Mike seems more of a blue-collar type of fellow. Most of you imagined him going home to Parma, to those Ohio girls he loves so well and to a place in his father's business. If he does strike out on his own, his career options may be limited by his locale; other jobs for Mike include carnie, gas jockey and pig farmer. Wrestling may play a part in the Miz's future, but according to the responses, a position as "village idiot" seems just as likely.
Most of the suggested careers for Nicole revolve around her use of personal care products. After all, when you spend a great deal of time doing anything, you become an expert, right? And there aren't very many careers in sofa-lounging at this time, especially with the recession and all. So, most of you voted for some sort of make-up artist job for Nicole, whether it be for the circus or for drag queens. Speaking of drag queens, a noticeable percentage of voters claimed that Nicole should perhaps be rightfully called Nicholas, and said that Nicole is already a drag queen!
Rachel seems so young and unformed that it's hard to imagine her holding a job at all. Indeed, many of you claimed that her mother would never let her do something so independent as work. Her interest in indie rock, however, means that there will always be a place for her, whether it's as a groupie, or behind the counter of a record store. The future, however, is in merchandising, and Rachel's best bet might be to portray such diverse, huggable creatures as a Kewpie Doll, Elmo or a Care Bear, according to your responses.
A note to Bunim/Murray: Season X seemed to stir up much resentment among its audience, and to save you more grief in the future, I've compiled my readers' suggestions on ways to make "The Real World" a better program. Some suggestions, such as "More public nudity" and "Punishments for bad behavior" might be difficult to institute, but the top five suggestions seem pretty obvious to me.
1. Fire the current casting department. Find employees who can distinguish between shrill, unlikable people and interesting people.
2. Get rid of the meaningless jobs that are jobs in name only. Either allow the cast members to find and hold their own, real jobs, or promote endless hedonism. If you must give everyone a standard job, make it a job in which failure is funny.
3. Make the kids work for their cushy house, or make the house not so cushy. I get the feeling that folks are tired of the way the "ungrateful little brats" abuse their designer furnishings without paying a cent of rent.
4. Stop the program. Just stop it. That suggestion is from the more bitter members of the viewing audience.
5. Cast older people. This suggestion did not only come from people over the golden age of 24, either, which rather surprised me.
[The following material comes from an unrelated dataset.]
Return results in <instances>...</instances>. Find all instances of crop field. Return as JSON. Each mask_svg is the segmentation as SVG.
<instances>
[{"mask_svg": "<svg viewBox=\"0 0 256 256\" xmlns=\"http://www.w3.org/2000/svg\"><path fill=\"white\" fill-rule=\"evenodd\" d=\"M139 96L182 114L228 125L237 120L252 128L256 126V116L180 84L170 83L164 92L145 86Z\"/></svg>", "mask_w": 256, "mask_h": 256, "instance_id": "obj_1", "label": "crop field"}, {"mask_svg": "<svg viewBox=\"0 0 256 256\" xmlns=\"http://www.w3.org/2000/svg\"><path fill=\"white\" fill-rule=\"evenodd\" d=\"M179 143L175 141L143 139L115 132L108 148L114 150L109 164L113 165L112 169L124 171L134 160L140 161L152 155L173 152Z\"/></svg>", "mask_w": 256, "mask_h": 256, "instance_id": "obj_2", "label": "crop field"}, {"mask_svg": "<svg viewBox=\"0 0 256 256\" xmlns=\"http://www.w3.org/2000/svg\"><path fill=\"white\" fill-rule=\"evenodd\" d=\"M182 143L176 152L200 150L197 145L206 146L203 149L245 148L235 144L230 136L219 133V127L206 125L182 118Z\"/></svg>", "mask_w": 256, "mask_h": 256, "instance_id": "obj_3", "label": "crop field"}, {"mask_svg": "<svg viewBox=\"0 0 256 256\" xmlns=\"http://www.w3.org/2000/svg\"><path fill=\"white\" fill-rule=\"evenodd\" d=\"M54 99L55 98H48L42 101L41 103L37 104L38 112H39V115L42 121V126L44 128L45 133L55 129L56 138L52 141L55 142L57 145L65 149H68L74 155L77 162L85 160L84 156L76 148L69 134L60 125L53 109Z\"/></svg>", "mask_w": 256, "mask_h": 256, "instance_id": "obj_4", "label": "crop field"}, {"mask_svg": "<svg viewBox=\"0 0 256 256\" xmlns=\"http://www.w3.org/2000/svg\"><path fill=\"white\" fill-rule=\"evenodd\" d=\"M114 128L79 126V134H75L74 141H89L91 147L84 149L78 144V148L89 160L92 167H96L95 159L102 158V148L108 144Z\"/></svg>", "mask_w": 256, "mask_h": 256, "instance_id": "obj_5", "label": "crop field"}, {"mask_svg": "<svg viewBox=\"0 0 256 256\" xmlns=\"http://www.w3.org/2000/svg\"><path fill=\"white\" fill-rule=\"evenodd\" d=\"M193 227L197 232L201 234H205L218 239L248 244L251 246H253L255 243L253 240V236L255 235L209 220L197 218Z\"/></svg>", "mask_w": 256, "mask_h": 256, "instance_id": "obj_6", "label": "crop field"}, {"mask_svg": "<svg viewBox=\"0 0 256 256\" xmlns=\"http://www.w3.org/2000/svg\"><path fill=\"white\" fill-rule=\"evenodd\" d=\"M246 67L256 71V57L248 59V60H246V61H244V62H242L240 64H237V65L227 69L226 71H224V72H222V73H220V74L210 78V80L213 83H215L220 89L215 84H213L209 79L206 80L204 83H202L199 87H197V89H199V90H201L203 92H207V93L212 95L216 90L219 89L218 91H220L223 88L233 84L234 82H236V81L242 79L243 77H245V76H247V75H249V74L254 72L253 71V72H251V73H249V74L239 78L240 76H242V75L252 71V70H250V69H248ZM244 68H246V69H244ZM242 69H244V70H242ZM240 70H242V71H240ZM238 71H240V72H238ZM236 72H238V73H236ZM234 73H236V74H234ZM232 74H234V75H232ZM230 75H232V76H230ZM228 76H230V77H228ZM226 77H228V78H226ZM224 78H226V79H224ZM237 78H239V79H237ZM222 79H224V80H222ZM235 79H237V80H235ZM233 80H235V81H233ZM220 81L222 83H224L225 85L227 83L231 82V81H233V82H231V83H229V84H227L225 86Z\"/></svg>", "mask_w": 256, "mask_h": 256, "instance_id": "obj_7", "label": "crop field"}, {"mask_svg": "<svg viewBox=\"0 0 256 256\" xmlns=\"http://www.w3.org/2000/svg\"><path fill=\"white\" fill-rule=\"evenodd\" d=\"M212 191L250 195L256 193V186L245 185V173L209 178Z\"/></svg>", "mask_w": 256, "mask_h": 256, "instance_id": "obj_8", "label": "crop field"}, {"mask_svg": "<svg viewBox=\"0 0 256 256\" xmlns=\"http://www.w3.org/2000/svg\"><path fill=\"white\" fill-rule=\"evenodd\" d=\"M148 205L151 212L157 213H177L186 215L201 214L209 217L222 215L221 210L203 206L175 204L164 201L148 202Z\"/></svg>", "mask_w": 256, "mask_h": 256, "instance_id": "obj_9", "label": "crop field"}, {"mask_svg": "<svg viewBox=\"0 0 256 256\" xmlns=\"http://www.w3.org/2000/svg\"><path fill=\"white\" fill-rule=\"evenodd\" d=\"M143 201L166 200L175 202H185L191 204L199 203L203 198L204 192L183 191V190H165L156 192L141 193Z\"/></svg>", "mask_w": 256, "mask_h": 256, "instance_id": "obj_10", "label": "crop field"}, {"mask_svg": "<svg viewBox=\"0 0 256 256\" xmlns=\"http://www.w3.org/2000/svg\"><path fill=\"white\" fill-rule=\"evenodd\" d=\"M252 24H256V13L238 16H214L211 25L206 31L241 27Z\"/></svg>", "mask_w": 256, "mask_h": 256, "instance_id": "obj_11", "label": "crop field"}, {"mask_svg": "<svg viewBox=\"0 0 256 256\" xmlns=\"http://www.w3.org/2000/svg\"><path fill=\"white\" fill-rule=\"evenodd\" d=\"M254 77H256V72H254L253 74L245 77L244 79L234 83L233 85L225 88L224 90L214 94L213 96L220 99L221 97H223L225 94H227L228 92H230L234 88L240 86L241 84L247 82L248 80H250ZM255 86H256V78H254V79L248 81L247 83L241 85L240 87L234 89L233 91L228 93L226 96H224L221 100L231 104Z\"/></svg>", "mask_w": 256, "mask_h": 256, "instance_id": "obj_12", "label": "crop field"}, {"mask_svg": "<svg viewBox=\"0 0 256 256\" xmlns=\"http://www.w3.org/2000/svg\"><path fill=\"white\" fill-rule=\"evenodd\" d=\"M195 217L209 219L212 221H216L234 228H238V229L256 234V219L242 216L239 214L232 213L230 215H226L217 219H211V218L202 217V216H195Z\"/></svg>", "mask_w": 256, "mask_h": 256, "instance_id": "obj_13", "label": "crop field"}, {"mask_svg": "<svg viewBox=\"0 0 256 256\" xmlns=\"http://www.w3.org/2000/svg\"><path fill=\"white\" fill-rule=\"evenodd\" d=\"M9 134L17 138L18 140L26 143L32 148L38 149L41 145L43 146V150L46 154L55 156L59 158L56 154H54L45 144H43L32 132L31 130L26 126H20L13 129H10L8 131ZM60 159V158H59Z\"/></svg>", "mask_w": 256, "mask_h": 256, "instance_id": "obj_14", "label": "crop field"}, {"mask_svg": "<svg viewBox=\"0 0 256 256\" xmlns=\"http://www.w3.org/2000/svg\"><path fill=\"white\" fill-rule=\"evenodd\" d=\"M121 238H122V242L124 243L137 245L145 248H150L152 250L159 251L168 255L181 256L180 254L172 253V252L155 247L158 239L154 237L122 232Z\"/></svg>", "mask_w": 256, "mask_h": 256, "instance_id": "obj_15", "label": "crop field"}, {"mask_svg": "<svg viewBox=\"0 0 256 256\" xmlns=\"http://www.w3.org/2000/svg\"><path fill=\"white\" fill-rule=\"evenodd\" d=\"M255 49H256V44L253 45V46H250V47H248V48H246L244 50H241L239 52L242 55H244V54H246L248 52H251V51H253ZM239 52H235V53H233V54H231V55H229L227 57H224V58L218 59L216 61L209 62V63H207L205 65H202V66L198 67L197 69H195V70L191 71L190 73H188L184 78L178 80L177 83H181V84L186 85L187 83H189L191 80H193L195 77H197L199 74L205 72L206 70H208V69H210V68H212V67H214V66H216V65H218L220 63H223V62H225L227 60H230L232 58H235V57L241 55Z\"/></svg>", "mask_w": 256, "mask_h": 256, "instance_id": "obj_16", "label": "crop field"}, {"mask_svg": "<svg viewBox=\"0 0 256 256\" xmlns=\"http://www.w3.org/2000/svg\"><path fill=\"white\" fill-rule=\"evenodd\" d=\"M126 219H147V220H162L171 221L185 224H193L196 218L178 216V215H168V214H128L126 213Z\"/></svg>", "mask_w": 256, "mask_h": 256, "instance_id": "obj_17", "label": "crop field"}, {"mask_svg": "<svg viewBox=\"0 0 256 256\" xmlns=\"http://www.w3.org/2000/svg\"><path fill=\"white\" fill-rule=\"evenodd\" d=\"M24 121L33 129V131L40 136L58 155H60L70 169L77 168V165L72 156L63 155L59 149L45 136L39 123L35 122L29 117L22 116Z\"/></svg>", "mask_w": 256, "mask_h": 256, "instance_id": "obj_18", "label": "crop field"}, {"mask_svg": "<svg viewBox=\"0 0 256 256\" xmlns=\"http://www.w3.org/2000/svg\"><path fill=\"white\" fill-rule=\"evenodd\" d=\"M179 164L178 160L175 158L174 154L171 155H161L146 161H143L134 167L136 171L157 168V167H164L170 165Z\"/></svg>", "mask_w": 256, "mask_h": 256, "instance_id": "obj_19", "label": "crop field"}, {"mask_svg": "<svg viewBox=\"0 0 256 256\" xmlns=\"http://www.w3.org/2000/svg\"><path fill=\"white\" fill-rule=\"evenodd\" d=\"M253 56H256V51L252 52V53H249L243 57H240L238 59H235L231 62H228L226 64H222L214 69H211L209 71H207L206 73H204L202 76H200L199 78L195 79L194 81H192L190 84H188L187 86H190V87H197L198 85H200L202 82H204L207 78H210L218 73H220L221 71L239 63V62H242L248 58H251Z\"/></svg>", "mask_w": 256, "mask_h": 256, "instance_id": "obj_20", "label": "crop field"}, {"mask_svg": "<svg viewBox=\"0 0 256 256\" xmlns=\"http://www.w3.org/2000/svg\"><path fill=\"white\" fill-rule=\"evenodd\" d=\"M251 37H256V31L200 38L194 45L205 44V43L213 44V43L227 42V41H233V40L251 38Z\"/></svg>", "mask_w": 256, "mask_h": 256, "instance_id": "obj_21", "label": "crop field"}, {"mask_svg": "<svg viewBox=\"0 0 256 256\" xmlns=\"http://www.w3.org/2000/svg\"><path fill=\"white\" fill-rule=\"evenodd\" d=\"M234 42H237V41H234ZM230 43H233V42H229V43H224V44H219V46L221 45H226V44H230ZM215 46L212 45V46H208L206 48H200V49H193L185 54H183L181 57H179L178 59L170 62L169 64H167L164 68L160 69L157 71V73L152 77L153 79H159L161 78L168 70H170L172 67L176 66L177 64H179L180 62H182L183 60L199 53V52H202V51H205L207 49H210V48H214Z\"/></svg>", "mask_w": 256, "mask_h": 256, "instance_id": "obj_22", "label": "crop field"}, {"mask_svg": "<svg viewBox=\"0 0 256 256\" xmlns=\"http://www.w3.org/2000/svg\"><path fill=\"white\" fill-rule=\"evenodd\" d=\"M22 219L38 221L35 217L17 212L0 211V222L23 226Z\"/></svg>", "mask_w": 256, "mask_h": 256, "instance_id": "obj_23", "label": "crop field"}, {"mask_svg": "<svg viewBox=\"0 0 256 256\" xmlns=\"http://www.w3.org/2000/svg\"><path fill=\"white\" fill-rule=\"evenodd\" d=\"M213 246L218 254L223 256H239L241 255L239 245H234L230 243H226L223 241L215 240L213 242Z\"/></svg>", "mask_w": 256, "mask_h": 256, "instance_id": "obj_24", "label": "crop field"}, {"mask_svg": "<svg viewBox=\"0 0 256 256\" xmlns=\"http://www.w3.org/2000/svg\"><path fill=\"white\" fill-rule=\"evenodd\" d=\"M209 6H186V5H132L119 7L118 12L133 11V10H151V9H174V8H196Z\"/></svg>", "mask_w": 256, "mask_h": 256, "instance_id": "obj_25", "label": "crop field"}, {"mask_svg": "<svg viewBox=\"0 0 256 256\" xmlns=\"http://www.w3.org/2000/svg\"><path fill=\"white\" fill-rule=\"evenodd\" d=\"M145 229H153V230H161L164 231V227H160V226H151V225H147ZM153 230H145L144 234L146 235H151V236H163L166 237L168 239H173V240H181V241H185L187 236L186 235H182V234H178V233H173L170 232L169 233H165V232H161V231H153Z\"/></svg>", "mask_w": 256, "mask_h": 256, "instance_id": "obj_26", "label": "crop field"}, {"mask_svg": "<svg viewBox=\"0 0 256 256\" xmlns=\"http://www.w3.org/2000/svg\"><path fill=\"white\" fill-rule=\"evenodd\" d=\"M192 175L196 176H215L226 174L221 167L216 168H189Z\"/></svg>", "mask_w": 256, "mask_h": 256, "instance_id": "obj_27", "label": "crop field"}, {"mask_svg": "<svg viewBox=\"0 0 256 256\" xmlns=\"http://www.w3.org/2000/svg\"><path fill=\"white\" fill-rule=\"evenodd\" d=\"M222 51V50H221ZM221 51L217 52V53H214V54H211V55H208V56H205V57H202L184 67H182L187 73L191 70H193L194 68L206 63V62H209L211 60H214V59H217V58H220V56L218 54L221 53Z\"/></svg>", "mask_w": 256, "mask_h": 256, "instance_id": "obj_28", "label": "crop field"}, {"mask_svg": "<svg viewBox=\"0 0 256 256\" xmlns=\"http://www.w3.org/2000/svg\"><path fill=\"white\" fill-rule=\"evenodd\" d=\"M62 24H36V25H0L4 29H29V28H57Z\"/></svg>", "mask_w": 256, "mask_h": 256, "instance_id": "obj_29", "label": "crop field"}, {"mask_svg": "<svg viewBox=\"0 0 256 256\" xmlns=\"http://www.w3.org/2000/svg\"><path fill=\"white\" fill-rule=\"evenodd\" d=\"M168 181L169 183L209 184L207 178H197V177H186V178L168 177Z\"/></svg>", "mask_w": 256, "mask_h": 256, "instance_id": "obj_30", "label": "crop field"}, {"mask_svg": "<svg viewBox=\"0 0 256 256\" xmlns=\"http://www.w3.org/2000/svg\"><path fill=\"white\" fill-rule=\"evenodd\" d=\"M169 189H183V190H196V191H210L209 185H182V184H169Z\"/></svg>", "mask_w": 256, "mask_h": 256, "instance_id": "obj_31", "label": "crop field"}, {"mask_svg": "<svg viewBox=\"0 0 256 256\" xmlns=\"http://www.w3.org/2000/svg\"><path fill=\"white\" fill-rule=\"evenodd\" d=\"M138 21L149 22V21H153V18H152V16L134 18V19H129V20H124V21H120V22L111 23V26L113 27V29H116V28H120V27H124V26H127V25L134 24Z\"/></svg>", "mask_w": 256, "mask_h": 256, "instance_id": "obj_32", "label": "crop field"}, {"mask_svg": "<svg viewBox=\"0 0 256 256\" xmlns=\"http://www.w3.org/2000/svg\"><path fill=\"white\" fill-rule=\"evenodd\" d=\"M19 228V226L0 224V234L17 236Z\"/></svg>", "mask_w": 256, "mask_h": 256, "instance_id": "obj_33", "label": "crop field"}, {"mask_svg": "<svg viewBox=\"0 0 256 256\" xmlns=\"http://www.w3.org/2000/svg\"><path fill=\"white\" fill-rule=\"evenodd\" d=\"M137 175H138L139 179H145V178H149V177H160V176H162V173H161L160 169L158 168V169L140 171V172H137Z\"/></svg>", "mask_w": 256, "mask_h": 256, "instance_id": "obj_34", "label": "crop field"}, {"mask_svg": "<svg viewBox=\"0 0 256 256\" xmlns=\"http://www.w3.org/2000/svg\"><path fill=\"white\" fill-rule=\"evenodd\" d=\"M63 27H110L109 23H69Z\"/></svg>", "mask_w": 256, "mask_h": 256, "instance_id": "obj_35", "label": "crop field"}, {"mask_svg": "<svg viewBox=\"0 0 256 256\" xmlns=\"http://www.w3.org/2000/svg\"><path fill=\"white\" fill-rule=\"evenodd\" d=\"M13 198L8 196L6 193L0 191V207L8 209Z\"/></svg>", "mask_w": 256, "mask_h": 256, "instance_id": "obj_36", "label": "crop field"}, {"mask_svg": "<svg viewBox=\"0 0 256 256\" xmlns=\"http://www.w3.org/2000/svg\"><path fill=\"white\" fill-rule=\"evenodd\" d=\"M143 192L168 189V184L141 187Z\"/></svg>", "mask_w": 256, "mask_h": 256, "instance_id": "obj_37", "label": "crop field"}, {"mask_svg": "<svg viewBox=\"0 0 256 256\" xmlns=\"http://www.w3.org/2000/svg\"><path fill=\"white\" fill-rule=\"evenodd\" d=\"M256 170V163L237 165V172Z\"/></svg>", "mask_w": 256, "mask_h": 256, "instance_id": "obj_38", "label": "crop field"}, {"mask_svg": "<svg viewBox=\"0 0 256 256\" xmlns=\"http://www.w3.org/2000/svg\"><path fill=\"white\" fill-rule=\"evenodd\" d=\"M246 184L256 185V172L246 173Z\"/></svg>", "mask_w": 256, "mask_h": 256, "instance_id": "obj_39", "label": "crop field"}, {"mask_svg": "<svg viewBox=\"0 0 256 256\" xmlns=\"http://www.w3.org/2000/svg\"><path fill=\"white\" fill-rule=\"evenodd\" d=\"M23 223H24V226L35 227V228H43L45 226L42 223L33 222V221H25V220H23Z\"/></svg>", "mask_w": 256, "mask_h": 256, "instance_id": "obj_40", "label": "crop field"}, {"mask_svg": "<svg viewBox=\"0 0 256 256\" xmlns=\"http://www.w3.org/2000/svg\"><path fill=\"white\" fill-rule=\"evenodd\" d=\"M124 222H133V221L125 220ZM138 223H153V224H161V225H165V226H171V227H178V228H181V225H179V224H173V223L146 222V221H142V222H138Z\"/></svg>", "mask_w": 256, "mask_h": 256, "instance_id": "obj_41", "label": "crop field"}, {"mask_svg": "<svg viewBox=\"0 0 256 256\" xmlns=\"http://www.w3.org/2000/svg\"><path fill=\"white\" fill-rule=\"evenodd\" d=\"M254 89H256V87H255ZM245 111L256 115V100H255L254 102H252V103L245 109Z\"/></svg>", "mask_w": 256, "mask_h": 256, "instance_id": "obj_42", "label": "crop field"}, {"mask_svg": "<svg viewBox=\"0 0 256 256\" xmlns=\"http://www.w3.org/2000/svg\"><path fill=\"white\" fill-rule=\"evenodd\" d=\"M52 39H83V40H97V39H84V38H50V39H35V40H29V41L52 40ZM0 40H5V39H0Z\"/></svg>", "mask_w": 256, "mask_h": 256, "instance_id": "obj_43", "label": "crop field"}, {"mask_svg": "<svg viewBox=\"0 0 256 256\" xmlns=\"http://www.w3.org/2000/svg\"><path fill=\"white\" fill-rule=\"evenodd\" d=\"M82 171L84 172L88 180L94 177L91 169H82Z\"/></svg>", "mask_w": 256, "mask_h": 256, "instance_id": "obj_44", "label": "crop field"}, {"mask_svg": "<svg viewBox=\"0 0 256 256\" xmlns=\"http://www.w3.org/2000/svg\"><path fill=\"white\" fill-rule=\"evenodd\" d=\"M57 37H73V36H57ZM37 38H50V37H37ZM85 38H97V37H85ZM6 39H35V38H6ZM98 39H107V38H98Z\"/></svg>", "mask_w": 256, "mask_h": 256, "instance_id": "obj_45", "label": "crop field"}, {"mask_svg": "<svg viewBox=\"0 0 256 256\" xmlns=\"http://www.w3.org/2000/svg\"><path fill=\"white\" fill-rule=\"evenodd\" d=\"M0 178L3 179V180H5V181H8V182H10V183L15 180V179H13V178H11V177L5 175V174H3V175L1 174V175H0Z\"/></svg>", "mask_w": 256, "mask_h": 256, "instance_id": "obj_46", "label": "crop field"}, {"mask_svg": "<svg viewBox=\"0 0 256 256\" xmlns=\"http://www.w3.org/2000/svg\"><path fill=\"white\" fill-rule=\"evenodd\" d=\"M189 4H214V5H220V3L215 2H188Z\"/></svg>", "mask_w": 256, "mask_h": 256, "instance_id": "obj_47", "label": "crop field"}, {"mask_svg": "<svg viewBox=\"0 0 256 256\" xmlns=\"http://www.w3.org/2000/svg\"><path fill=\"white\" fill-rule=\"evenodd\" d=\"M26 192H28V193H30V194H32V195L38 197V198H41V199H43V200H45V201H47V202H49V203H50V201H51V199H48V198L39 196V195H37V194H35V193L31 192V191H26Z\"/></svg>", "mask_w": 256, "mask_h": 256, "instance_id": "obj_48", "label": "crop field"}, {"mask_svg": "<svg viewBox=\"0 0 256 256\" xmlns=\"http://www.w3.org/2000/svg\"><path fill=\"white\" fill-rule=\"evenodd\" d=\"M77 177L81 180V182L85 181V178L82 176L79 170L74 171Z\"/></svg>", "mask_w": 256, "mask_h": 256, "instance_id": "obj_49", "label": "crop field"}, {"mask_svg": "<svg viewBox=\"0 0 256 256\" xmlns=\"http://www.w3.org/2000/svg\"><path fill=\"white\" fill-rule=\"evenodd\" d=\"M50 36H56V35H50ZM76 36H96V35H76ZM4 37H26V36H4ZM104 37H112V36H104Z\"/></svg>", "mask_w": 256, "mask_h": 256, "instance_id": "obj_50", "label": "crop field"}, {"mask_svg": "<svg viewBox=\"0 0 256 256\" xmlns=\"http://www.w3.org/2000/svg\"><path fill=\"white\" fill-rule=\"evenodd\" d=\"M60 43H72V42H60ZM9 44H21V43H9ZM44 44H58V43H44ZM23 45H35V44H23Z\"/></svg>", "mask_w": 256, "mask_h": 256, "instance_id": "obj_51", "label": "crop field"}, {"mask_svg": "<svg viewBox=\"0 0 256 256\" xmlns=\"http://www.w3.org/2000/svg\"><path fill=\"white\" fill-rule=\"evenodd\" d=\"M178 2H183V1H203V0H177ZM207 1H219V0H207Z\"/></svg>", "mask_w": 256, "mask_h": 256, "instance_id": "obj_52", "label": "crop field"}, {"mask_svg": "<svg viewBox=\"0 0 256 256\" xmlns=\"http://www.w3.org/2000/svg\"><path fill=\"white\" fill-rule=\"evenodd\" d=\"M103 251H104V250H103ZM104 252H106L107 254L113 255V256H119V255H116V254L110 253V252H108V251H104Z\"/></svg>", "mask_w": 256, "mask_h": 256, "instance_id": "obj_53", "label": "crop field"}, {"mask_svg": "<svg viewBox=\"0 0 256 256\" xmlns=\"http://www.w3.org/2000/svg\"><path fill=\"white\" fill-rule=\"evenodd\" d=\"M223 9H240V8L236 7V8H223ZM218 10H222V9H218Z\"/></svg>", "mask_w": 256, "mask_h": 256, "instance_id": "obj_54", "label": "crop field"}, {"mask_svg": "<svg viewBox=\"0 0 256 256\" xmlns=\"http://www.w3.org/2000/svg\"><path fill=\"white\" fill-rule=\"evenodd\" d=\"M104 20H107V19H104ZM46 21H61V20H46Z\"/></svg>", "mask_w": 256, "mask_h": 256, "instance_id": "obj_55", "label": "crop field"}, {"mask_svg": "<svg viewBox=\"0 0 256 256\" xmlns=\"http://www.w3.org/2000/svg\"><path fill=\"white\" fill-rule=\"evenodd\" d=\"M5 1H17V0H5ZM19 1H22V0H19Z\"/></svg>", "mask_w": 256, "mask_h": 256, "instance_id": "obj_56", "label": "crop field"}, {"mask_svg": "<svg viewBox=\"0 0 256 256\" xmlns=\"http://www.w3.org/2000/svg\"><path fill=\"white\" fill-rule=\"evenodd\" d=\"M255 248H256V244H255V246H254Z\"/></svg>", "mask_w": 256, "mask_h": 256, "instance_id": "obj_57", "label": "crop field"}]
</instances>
My own personal suggestion, of course, is to ditch the casting
retreat. It set the relationships in stone before the kids even
moved in. Talk about a let-down, dearies! Anyway, I'm glad to
see that there's no such thing for the Chicago season, which
begins next week. I guess you could say that I'm skeptical, but
not without hope. I don't know if I could review another Season
X! Let's just cross our fingers, shall we? A bientot!